__Problem requirements__
Each record below should be written out again exactly.

[Saved entries]
'''

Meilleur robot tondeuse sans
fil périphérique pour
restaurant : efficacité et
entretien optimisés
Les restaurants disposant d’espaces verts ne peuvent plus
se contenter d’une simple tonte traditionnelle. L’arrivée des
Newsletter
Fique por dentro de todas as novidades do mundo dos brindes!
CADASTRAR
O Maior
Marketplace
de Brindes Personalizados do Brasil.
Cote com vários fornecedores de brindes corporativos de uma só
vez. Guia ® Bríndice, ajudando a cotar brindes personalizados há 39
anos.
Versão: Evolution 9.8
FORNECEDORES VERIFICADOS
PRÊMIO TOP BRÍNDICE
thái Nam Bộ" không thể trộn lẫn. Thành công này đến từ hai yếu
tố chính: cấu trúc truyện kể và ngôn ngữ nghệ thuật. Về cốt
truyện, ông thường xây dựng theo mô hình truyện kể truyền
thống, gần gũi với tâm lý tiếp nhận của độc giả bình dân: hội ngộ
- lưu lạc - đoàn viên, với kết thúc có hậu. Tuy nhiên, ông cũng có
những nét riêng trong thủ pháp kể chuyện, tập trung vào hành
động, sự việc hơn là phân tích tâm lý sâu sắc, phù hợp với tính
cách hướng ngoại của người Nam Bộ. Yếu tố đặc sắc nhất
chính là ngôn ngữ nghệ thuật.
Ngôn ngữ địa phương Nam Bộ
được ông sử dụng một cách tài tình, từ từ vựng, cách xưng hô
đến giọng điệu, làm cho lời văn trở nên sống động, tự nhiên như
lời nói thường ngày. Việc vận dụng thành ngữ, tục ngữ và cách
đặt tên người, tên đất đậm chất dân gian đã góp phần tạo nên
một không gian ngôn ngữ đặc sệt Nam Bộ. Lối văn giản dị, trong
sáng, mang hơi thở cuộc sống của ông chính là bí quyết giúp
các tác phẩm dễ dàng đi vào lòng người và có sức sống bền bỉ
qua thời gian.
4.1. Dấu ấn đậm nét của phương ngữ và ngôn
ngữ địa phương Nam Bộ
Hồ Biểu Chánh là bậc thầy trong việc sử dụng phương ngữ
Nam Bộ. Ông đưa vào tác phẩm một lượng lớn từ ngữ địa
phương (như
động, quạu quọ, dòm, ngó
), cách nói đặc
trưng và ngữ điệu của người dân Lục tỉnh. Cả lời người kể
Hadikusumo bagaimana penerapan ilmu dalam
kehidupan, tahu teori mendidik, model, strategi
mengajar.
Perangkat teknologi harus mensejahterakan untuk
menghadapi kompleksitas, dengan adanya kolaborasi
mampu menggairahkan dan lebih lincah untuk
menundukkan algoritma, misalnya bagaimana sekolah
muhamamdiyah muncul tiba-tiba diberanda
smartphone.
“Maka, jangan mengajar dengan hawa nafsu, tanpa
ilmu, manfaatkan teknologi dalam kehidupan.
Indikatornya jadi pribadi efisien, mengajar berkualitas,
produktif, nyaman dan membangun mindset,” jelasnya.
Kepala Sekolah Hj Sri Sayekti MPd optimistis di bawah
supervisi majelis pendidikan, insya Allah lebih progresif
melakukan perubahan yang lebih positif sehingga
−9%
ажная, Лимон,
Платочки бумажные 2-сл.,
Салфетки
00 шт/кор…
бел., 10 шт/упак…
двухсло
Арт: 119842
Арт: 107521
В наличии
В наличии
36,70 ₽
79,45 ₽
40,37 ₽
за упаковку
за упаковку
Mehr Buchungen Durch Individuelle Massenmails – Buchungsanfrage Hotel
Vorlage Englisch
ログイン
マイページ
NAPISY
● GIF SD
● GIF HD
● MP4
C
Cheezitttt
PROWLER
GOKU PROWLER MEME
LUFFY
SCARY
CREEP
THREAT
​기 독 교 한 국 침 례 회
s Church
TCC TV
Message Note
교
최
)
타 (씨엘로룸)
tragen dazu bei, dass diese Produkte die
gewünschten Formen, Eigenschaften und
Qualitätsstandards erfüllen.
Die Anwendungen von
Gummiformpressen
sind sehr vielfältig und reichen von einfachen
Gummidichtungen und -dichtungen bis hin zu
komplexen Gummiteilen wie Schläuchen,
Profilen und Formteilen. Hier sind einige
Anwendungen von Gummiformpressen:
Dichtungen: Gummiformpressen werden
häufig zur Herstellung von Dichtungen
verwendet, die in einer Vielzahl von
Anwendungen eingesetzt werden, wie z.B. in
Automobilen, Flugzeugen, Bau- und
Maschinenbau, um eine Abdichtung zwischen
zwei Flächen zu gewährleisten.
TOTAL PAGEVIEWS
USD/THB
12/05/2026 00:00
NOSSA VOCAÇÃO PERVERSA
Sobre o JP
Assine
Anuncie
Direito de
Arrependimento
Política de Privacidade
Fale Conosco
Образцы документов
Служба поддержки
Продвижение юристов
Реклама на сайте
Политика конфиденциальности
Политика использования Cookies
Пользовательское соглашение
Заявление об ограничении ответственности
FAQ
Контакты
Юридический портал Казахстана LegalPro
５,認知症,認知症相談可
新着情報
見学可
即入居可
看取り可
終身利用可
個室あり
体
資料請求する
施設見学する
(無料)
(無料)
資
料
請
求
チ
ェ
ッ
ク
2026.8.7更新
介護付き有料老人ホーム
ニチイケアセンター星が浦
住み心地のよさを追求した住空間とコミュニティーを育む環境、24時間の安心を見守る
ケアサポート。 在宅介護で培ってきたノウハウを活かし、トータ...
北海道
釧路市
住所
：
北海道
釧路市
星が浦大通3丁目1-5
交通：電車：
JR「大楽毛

'''

__Task result__
Meilleur robot tondeuse sans
fil périphérique pour
restaurant : efficacité et
entretien optimisés
Les restaurants disposant d’espaces verts ne peuvent plus
se contenter d’une simple tonte traditionnelle. L’arrivée des
Newsletter
Fique por dentro de todas as novidades do mundo dos brindes!
CADASTRAR
O Maior
Marketplace
de Brindes Personalizados do Brasil.
Cote com vários fornecedores de brindes corporativos de uma só
vez. Guia ® Bríndice, ajudando a cotar brindes personalizados há 39
anos.
Versão: Evolution 9.8
FORNECEDORES VERIFICADOS
PRÊMIO TOP BRÍNDICE
thái Nam Bộ" không thể trộn lẫn. Thành công này đến từ hai yếu
tố chính: cấu trúc truyện kể và ngôn ngữ nghệ thuật. Về cốt
truyện, ông thường xây dựng theo mô hình truyện kể truyền
thống, gần gũi với tâm lý tiếp nhận của độc giả bình dân: hội ngộ
- lưu lạc - đoàn viên, với kết thúc có hậu. Tuy nhiên, ông cũng có
những nét riêng trong thủ pháp kể chuyện, tập trung vào hành
động, sự việc hơn là phân tích tâm lý sâu sắc, phù hợp với tính
cách hướng ngoại của người Nam Bộ. Yếu tố đặc sắc nhất
chính là ngôn ngữ nghệ thuật.
Ngôn ngữ địa phương Nam Bộ
được ông sử dụng một cách tài tình, từ từ vựng, cách xưng hô
đến giọng điệu, làm cho lời văn trở nên sống động, tự nhiên như
lời nói thường ngày. Việc vận dụng thành ngữ, tục ngữ và cách
đặt tên người, tên đất đậm chất dân gian đã góp phần tạo nên
một không gian ngôn ngữ đặc sệt Nam Bộ. Lối văn giản dị, trong
sáng, mang hơi thở cuộc sống của ông chính là bí quyết giúp
các tác phẩm dễ dàng đi vào lòng người và có sức sống bền bỉ
qua thời gian.
4.1. Dấu ấn đậm nét của phương ngữ và ngôn
ngữ địa phương Nam Bộ
Hồ Biểu Chánh là bậc thầy trong việc sử dụng phương ngữ
Nam Bộ. Ông đưa vào tác phẩm một lượng lớn từ ngữ địa
phương (như
động, quạu quọ, dòm, ngó
), cách nói đặc
trưng và ngữ điệu của người dân Lục tỉnh. Cả lời người kể
Hadikusumo bagaimana penerapan ilmu dalam
kehidupan, tahu teori mendidik, model, strategi
mengajar.
Perangkat teknologi harus mensejahterakan untuk
menghadapi kompleksitas, dengan adanya kolaborasi
mampu menggairahkan dan lebih lincah untuk
menundukkan algoritma, misalnya bagaimana sekolah
muhamamdiyah muncul tiba-tiba diberanda
smartphone.
“Maka, jangan mengajar dengan hawa nafsu, tanpa
ilmu, manfaatkan teknologi dalam kehidupan.
Indikatornya jadi pribadi efisien, mengajar berkualitas,
produktif, nyaman dan membangun mindset,” jelasnya.
Kepala Sekolah Hj Sri Sayekti MPd optimistis di bawah
supervisi majelis pendidikan, insya Allah lebih progresif
melakukan perubahan yang lebih positif sehingga
−9%
ажная, Лимон,
Платочки бумажные 2-сл.,
Салфетки
00 шт/кор…
бел., 10 шт/упак…
двухсло
Арт: 119842
Арт: 107521
В наличии
В наличии
36,70 ₽
79,45 ₽
40,37 ₽
за упаковку
за упаковку
Mehr Buchungen Durch Individuelle Massenmails – Buchungsanfrage Hotel
Vorlage Englisch
ログイン
マイページ
NAPISY
● GIF SD
● GIF HD
● MP4
C
Cheezitttt
PROWLER
GOKU PROWLER MEME
LUFFY
SCARY
CREEP
THREAT
​기 독 교 한 국 침 례 회
s Church
TCC TV
Message Note
교
최
)
타 (씨엘로룸)
tragen dazu bei, dass diese Produkte die
gewünschten Formen, Eigenschaften und
Qualitätsstandards erfüllen.
Die Anwendungen von
Gummiformpressen
sind sehr vielfältig und reichen von einfachen
Gummidichtungen und -dichtungen bis hin zu
komplexen Gummiteilen wie Schläuchen,
Profilen und Formteilen. Hier sind einige
Anwendungen von Gummiformpressen:
Dichtungen: Gummiformpressen werden
häufig zur Herstellung von Dichtungen
verwendet, die in einer Vielzahl von
Anwendungen eingesetzt werden, wie z.B. in
Automobilen, Flugzeugen, Bau- und
Maschinenbau, um eine Abdichtung zwischen
zwei Flächen zu gewährleisten.
TOTAL PAGEVIEWS
USD/THB
12/05/2026 00:00
NOSSA VOCAÇÃO PERVERSA
Sobre o JP
Assine
Anuncie
Direito de
Arrependimento
Política de Privacidade
Fale Conosco
Образцы документов
Служба поддержки
Продвижение юристов
Реклама на сайте
Политика конфиденциальности
Политика использования Cookies
Пользовательское соглашение
Заявление об ограничении ответственности
FAQ
Контакты
Юридический портал Казахстана LegalPro
５,認知症,認知症相談可
新着情報
見学可
即入居可
看取り可
終身利用可
個室あり
体
資料請求する
施設見学する
(無料)
(無料)
資
料
請
求
チ
ェ
ッ
ク
2026.8.7更新
介護付き有料老人ホーム
ニチイケアセンター星が浦
住み心地のよさを追求した住空間とコミュニティーを育む環境、24時間の安心を見守る
ケアサポート。 在宅介護で培ってきたノウハウを活かし、トータ...
北海道
釧路市
住所
：
北海道
釧路市
星が浦大通3丁目1-5
交通：電車：
JR「大楽毛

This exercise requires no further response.